Cool-Season Vegetables: How to Grow Brussels Sprouts
Either you love Brussels sprouts or you despise them; there seems to be no in between. If you like them, then they are an intriguing addition to a cool-season garden, with their 2- to 3-foot-long stalks covered with miniature cabbage-like heads. Brussels cabbage is another name for these plants.
They are among the cool-season crops that taste best after a little frost and don’t handle warm summers. They appear to like extremes, doing well below a cover of snow or in mild-winter areas. Brussels sprouts are members of the cabbage family and subject to a number of the issues and prerequisites.
More: The way to grow cool-season veggies
When to plant: Late summer and autumn (for mild-winter ponds); midsummer in very cold winter climates; spring where summers are very cool
Days to maturity: 80 to 100 or longer
moderate requirement: Full sun
Water necessity: Frequent
Favorites: Catskill, Churchill, Diablo, Dimitri, Jade Cross, Long Island Improved, Nautic, Oliver, Prince Royal Marvel
Planting and care: Either sow seeds or set out plants in fertile soil that drains well. Do not plant in which you’ve planted cabbage crops in the previous couple of years.
Sow seeds 1/4 into 1/2 inch deep and an inch apart about 90 to 100 days before the first frost. Thin to 1 1/2 to 2 feet apart. Set 1 1/2 to 2 feet apart. Provide steady water but don’t let them stand in water. Maintain the place weeded, taking care not to damage shallow roots. Impact when the plants reach about 12 inches high; you might find another harvest.
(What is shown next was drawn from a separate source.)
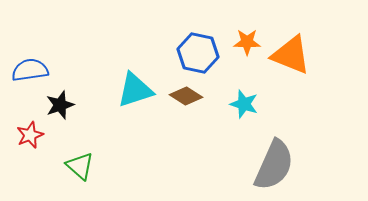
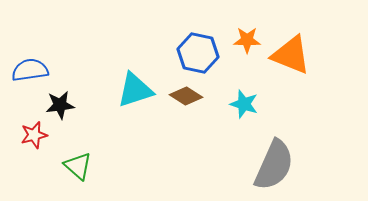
orange star: moved 2 px up
black star: rotated 12 degrees clockwise
red star: moved 4 px right; rotated 8 degrees clockwise
green triangle: moved 2 px left
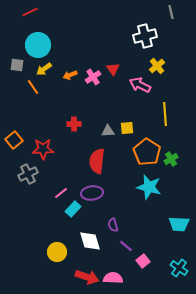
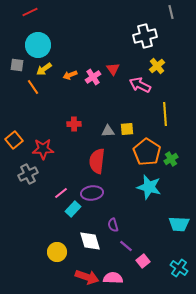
yellow square: moved 1 px down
Like other cabbage crops, Brussels sprouts are vulnerable to problems, including aphids, cabage loopers, cabbage root maggots, cabbage worms, flea beetles, harlequin bugs, black rot, clubroot, damping off, downy mildew and fusarium wilt. You probably won’t receive every one of these, but keep a look out for problems as the plants grow. Crop rotation and a soil pH of 6.5 or above will help prevent diseases.
Harvest: Harvest after the large leaves begin to turn yellow and until the heads open. Start from the base of the stem and snap off sprouts that are firm and almost the size of a golf ball. Remove below where you’ve harvested.